21.-25.6.2011 – 99 h World Record Race

In Jüterbog fand in der KW 25 ein Kartrennen statt, mit dem der Veranstalter sich im Guinness-Rekordbuch verewigen wollte. Pierre hatte ein Team aus Kollegen und Freunden zusammengetrommelt und fuhr natürlich auch selber mit. Hier seine Zusammenfassung der 5 Tage:

Es ist ein bisschen schwierig eine Woche Rennen in ein paar Wörtern zusammen zu fassen aber ich werde mal probieren die wichtigen Etappen chronologisch und mit Stichwörtern zu beschreiben. Auf jeden Fall war es lang, hart, verrückt…aber schön!!

Sonntag: Anreise für alle, wir treffen uns Ende des Nachmittags um unseren Wohnwagen zu übernehmen und unseren Campingplatz zu organisieren. Im Gegensatz zum 77h Rennen vor 2 Jahren haben wir nicht die Wichtigkeit eines guten Betts unterschätzt und auf unsere Zelte verzichtet für etwas mehr Luxus.
Erste schlechte Nachricht, 2 von den 4 “Franzosen aus Frankreich” sind in Frankreich unabkömmlich (geschäftliche und traurige persönliche Gründe) und nur einer von den beiden wird erst spät in der Nacht von Montag auf Dienstag ankommen.

------------

*Zu lösende Aufgaben*:
1. Übersetzen Sie den Satz „In Jüterbog fand in der KW 25 ein Kartrennen statt, mit dem der Veranstalter sich im Guinness-Rekordbuch verewigen wollte.“ aus dem Rennbericht ins Englische.
2. Schreiben Sie aus dem Rennbericht alles von „In Jüterbog fand“ bis hinunter zu „etwas mehr Luxus.“ wortgetreu ab.
Als Grundlage dient ausschließlich der Rennbericht.

Gespeicherte Einträge
------------

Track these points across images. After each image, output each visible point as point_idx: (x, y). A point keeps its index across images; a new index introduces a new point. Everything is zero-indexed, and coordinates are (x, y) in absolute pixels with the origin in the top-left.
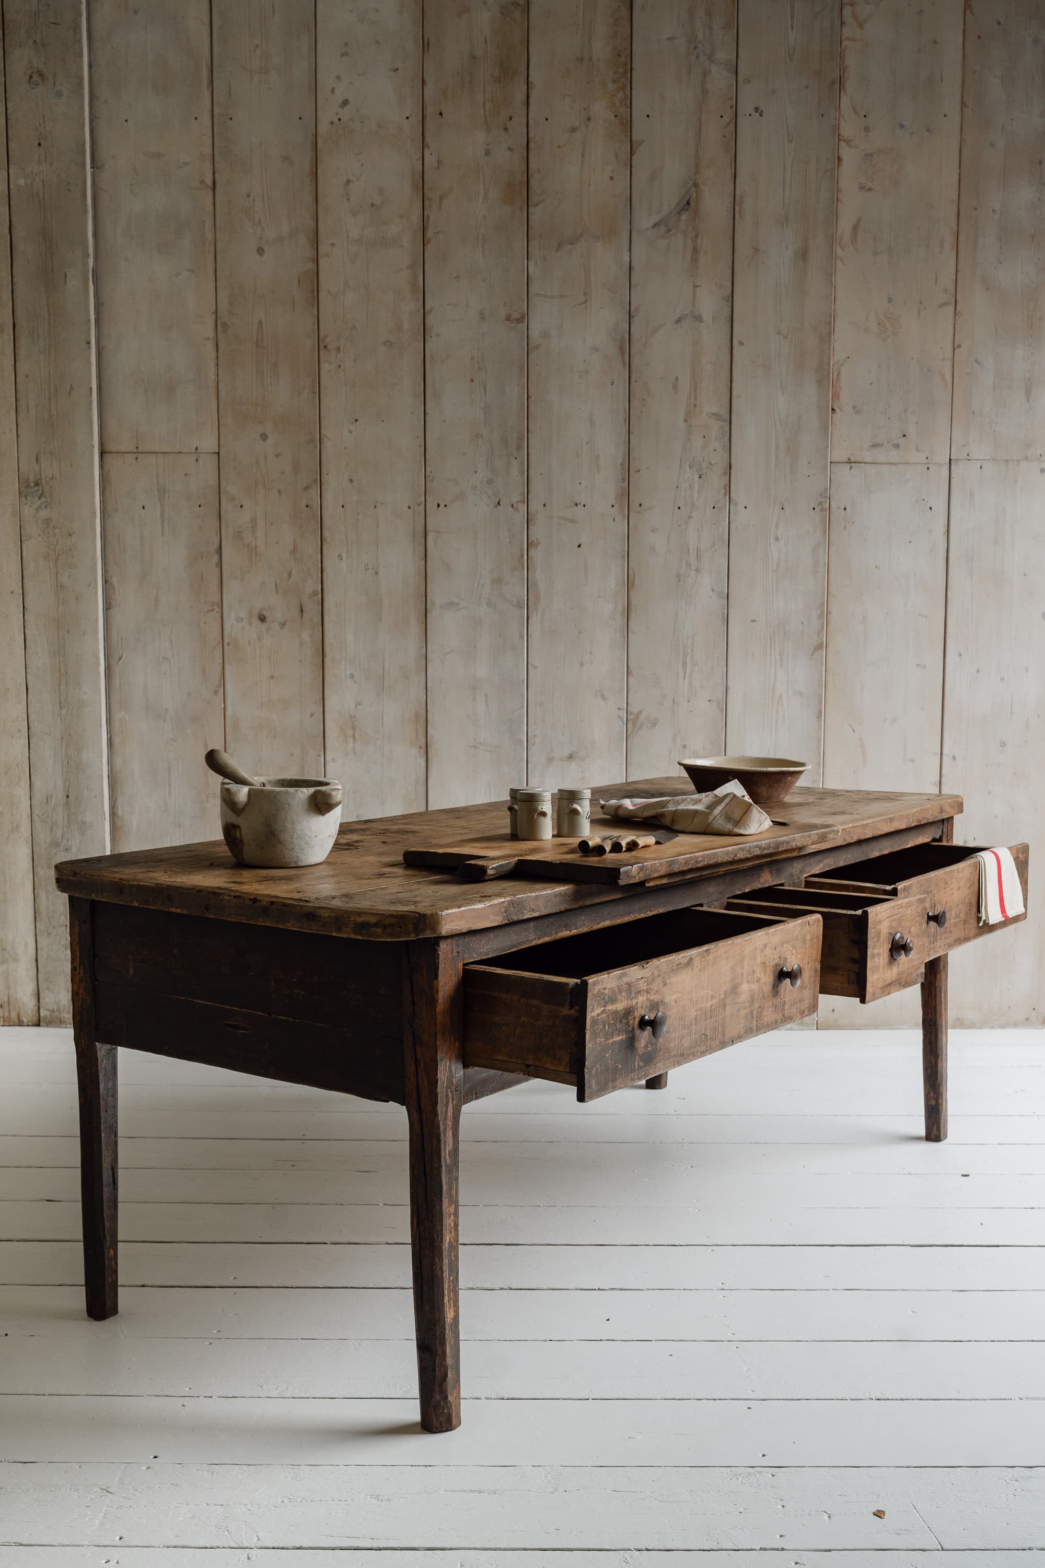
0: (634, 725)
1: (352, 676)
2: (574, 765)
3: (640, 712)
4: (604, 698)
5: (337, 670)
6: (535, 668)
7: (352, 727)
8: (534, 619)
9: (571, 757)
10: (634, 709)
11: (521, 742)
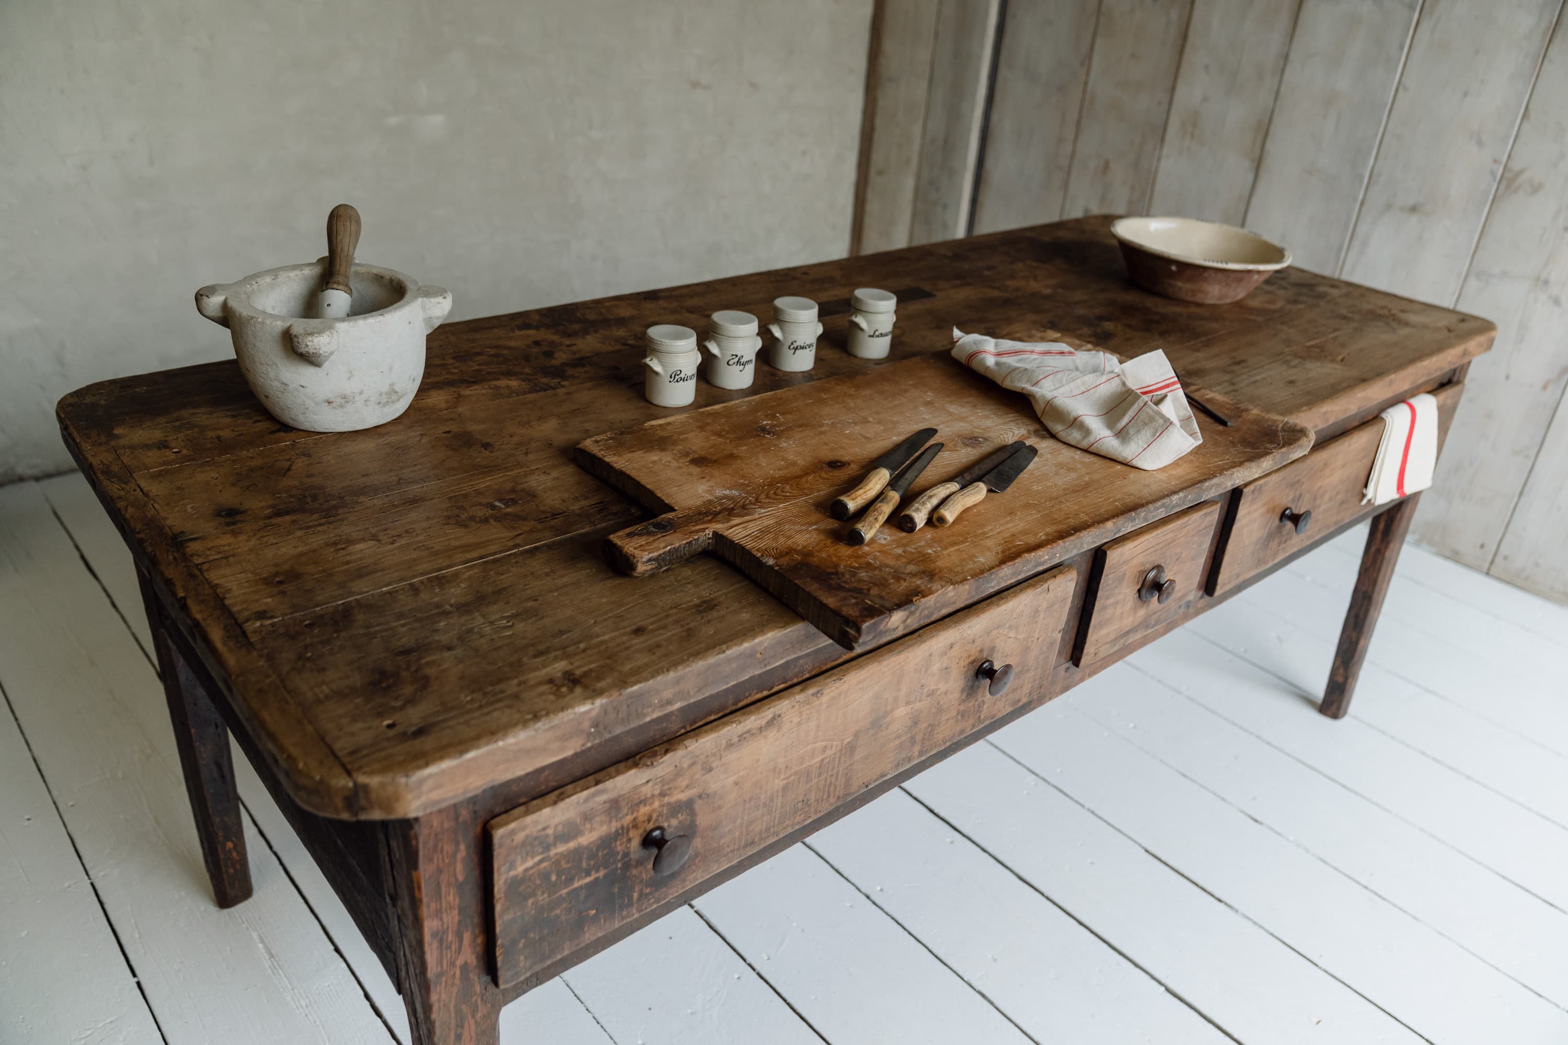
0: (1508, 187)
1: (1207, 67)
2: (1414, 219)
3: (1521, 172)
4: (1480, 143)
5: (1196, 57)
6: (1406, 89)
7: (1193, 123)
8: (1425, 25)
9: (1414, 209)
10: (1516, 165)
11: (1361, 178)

------------

*Antwortübersicht*:
1. In calendar week 25, a kart race took place in Jüterbog through which the organizer wanted to secure a lasting place in the Guinness Book of Records.

2.
In Jüterbog fand in der KW 25 ein Kartrennen statt, mit dem der Veranstalter sich im Guinness-Rekordbuch verewigen wollte. Pierre hatte ein Team aus Kollegen und Freunden zusammengetrommelt und fuhr natürlich auch selber mit. Hier seine Zusammenfassung der 5 Tage:

Es ist ein bisschen schwierig eine Woche Rennen in ein paar Wörtern zusammen zu fassen aber ich werde mal probieren die wichtigen Etappen chronologisch und mit Stichwörtern zu beschreiben. Auf jeden Fall war es lang, hart, verrückt…aber schön!!

Sonntag: Anreise für alle, wir treffen uns Ende des Nachmittags um unseren Wohnwagen zu übernehmen und unseren Campingplatz zu organisieren. Im Gegensatz zum 77h Rennen vor 2 Jahren haben wir nicht die Wichtigkeit eines guten Betts unterschätzt und auf unsere Zelte verzichtet für etwas mehr Luxus.